Some panelists disagreed.

“I would support a label for children aged eight and over, with at least stage 2 disease,” said Mara Becker, M.D., a professor of pediatrics at Duke University School of Medicine, referring to patients who have diabetes-related autoantibodies and abnormal blood sugar levels but haven’t yet shown symptoms of diabetes. “I would be in favor of a label regardless of family history.”

“I am not in favor of restricting access to a potentially incredible new medicine … by restricting it to relatives only,” said Elizabeth Chrischilles, Ph.D., a professor and head of the department of epidemiology at the University of Iowa. Chrischilles endorsed a “robust postmarketing safety and, indeed, efficacy package to quantify the magnitude of both the benefit and potential and important theoretical risk” of the drug.

Others didn’t think a postmarketing study would suffice.

“I do think it is promising … but it is far from adequate. I don’t think we should accept shortcuts to definitive proof of efficacy,” said James de Lemos, M.D., a professor of Medicine at UT Southwestern Medical Center, who voted no.

“Science is about replication. This can be replicated. It should be replicated. I think it will replicate. But not enough has been established to demonstrate effectiveness,” he said.

De Lemos and David Cooke, M.D., a professor of pediatrics at Johns Hopkins University School of Medicine who also voted no, called for a second confirmatory study to determine just how long teplizumab can stave off the onset of Type 1 diabetes.
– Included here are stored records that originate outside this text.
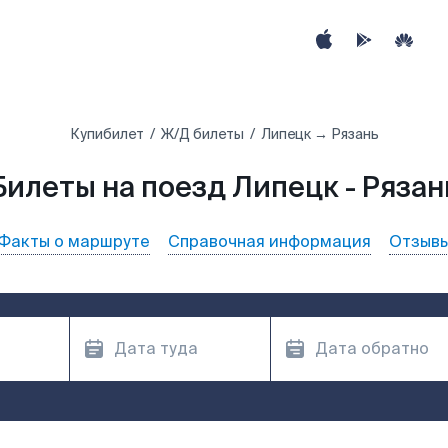
Купибилет
Ж/Д билеты
Липецк → Рязань
Билеты на поезд Липецк - Рязан
Факты о маршруте
Справочная информация
Отзыв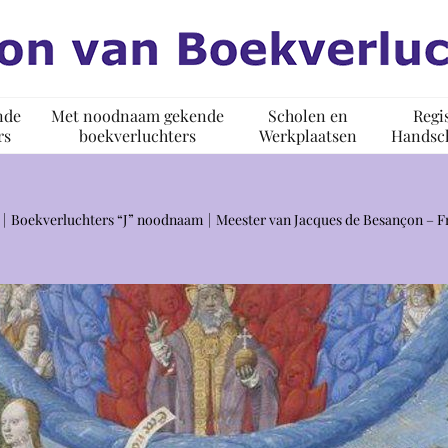
nde
Met noodnaam gekende
Scholen en
Regi
rs
boekverluchters
Werkplaatsen
Handsch
Boekverluchters “J” noodnaam
Meester van Jacques de Besançon – Fr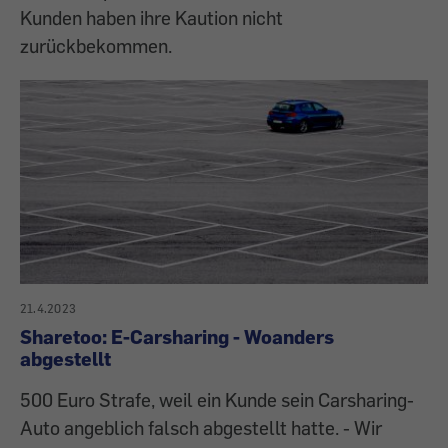
Kunden haben ihre Kaution nicht
zurückbekommen.
21.4.2023
Sharetoo: E-Carsharing - Woanders
abgestellt
500 Euro Strafe, weil ein Kunde sein Carsharing-
Auto angeblich falsch abgestellt hatte. - Wir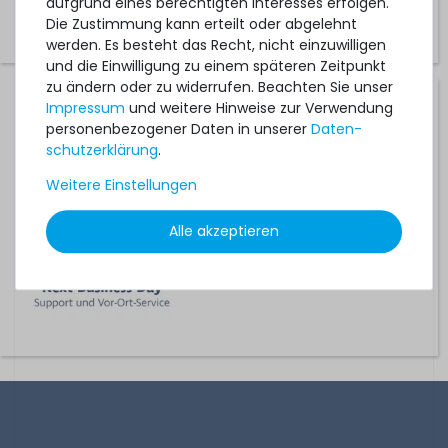
aufgrund eines berechtigten Interesses erfolgen.
Die Zustimmung kann erteilt oder abgelehnt
werden. Es besteht das Recht, nicht einzuwilligen
und die Einwilligung zu einem späteren Zeitpunkt
zu ändern oder zu widerrufen. Beachten Sie unser
Hardware Care Pack für HPE ProLiant DL325 Gen10 Server
Impressum
und weitere Hinweise zur Verwendung
- 2 Jahre mit Next-Business-Day Support und 5x9 Vor-
personenbezogener Daten in unserer
Daten­
Ort-Service
schutz­erklärung
.
Weitere Einstellungen
1-2 Tage*
428,99 € *
Alle akzeptieren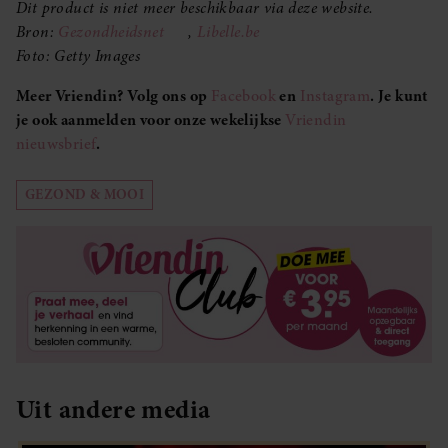
Dit product is niet meer beschikbaar via deze website.
Bron:
Gezondheidsnet
,
Libelle.be
Foto: Getty Images
Meer Vriendin? Volg ons op
Facebook
en
Instagram
. Je kunt
je ook aanmelden voor onze wekelijkse
Vriendin
nieuwsbrief
.
GEZOND & MOOI
Uit andere media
A second study in children who don’t have a family history of diabetes could yield data in a much more diverse patient population, said Martha Nason, Ph.D., a statistician in the department of clinical research at the National Institutes of Health’s National Institute of Allergy and Infectious Diseases. Nason and Connie Newman, M.D., an adjunct professor of medicine at NYU Langone School of Medicine, raised concerns about the drug’s efficacy in a broad population as more than 97% of the trial participants were white.

The FDA is not bound by advisory panel recommendations, but it tends to follow them. The agency expects to make a decision on teplizumab by July 2.